-- Opening Marker --

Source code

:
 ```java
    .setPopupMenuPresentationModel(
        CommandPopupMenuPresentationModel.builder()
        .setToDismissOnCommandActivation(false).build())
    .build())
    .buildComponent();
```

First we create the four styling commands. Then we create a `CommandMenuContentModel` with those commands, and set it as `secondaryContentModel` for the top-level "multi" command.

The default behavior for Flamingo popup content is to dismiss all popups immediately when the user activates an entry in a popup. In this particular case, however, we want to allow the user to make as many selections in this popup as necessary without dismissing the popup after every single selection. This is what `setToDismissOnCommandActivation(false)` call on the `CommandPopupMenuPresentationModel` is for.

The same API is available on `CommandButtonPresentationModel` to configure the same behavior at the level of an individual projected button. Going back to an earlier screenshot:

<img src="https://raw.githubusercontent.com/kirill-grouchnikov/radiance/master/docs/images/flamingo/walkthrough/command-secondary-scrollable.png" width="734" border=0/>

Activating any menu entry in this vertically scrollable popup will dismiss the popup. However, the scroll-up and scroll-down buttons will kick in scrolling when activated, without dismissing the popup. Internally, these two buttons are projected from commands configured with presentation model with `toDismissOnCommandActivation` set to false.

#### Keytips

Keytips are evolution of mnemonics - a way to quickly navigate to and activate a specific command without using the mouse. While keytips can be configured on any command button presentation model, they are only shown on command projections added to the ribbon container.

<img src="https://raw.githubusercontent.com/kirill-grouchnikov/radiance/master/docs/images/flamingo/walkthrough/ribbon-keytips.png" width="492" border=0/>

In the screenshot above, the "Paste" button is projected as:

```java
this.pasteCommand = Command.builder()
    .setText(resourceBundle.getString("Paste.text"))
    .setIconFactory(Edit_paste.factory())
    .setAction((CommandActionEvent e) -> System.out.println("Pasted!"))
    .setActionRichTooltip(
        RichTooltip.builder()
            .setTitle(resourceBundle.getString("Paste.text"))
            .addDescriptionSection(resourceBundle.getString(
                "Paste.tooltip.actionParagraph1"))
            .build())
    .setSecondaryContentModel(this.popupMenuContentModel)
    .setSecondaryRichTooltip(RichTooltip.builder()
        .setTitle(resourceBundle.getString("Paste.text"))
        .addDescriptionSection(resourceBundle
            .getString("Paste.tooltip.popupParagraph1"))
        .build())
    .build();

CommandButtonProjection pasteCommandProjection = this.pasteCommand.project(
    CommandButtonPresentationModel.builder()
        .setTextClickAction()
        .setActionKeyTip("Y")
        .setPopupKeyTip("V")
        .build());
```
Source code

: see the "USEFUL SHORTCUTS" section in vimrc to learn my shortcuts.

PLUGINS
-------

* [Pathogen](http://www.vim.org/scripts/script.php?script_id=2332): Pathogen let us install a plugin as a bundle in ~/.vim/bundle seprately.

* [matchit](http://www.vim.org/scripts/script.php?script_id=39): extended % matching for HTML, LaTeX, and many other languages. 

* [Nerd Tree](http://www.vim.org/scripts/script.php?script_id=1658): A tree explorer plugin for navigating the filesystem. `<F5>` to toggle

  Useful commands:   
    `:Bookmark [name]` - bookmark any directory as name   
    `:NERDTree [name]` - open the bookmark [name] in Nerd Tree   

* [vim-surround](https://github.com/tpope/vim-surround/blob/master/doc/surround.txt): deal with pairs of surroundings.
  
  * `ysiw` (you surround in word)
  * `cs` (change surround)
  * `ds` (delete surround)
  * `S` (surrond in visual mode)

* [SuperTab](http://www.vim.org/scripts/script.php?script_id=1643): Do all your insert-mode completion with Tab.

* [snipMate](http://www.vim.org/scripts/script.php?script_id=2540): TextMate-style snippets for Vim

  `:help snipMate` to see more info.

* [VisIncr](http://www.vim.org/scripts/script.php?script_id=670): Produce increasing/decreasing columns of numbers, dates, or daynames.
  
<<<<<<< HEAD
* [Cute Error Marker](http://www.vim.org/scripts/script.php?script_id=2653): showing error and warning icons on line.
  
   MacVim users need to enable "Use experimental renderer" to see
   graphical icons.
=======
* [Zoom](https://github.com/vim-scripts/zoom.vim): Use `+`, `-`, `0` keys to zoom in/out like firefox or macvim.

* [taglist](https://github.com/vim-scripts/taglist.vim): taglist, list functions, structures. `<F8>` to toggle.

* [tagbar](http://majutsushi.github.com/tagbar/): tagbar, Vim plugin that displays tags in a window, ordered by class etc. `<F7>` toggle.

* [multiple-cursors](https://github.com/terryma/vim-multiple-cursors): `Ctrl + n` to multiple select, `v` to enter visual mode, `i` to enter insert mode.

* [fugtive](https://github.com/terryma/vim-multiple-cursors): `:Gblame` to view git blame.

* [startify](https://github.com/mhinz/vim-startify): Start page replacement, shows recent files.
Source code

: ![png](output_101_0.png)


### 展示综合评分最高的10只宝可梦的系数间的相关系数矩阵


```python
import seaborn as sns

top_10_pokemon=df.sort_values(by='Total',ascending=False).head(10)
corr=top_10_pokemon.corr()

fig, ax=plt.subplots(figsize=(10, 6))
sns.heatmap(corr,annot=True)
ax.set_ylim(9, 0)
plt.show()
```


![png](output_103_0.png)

-- Closing Marker --

Copy out all lines of the material above in which "pasteCommand" occurs.

- ANSWER TO THE EXERCISE -
this.pasteCommand = Command.builder()
CommandButtonProjection pasteCommandProjection = this.pasteCommand.project(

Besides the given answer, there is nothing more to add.